▶ Ziel der Aufgabe: In welche Länder ordnete die Schweiz laut dem Artikel die Wegweisung der betroffenen Frauen an?

▶ Artikel:
++++++
In drei aktuellen Entscheiden hat der UN-Ausschuss fĂĽr die Beseitigung der Diskriminierung der Frau (CEDAW) die Schweiz verurteilt, weil sie die Wegweisung von Frauen, die Opfer verschiedener Formen geschlechtsspezifischer Gewalt wurden, nach Griechenland und Italien anordnete.
In den drei Entscheiden hebt der Ausschuss insbesondere zwei problematische Aspekte des Asylverfahrens in der Schweiz hervor. Der erste betrifft die Tendenz der Schweizer Behörden, die Glaubhaftigkeit von Opfern sexualisierter Gewalt anzuzweifeln, wenn ihre Aussagen als «verspätet» gelten, d.h. nach Beginn des Verfahrens gemacht wurden. In diesem Zusammenhang erinnert der CEDAW daran, dass Opfer geschlechtsspezifischer Gewalt oft grosse Schwierigkeiten haben, über die ihnen widerfahrenen Misshandlungen zu berichten. Eine verspätete Aussage könne daher nicht allein aus diesem Grund als unglaubhaft angesehen werden.
++++++
▶ Datenzeilen:
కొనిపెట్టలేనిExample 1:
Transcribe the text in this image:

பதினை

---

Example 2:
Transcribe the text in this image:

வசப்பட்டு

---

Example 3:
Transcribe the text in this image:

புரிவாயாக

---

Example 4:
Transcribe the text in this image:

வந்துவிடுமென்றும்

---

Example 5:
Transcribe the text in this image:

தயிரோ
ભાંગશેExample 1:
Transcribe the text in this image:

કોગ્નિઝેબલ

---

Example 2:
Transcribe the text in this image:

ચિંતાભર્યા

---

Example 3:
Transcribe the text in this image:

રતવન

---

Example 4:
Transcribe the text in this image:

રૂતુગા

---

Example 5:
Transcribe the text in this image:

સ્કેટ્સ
++++++
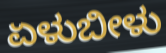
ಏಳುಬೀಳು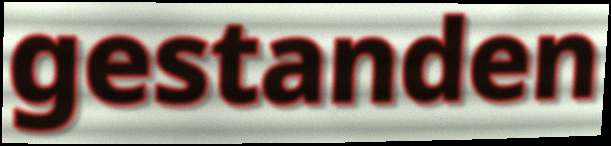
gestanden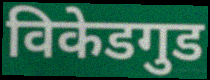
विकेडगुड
++++++
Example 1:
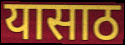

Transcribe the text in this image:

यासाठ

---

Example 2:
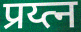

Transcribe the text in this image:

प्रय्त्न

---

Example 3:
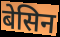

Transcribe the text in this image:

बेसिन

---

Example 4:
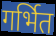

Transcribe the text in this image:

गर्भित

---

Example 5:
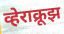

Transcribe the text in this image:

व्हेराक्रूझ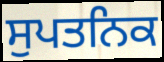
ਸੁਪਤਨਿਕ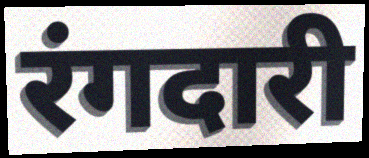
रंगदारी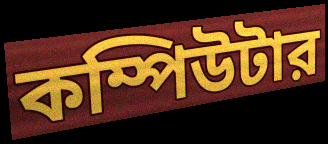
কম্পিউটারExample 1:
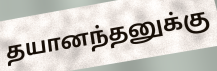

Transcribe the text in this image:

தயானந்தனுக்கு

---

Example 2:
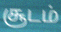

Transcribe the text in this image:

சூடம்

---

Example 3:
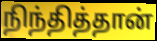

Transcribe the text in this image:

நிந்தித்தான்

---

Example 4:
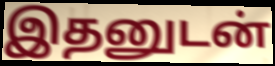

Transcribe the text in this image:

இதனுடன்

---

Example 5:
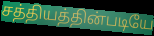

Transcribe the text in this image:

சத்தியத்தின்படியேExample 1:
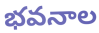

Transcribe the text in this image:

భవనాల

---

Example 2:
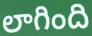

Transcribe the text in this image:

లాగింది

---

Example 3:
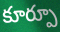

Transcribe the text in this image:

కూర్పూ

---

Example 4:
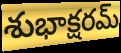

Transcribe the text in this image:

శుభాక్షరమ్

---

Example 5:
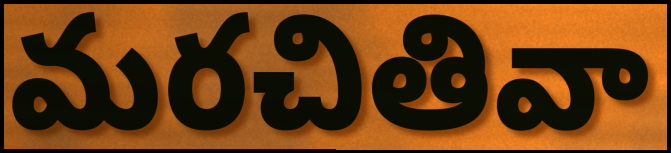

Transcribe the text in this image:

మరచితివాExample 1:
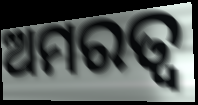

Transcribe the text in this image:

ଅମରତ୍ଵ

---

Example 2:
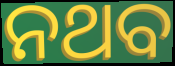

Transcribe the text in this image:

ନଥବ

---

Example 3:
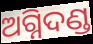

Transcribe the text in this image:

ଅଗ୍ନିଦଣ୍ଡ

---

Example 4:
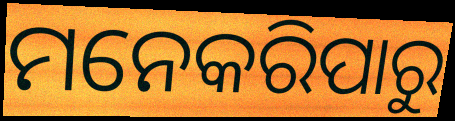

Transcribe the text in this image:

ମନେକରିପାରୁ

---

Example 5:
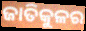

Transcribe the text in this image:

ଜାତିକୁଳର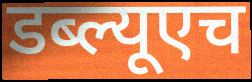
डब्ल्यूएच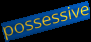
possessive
++++++
▶ Lösung unten: Nach Griechenland und Italien.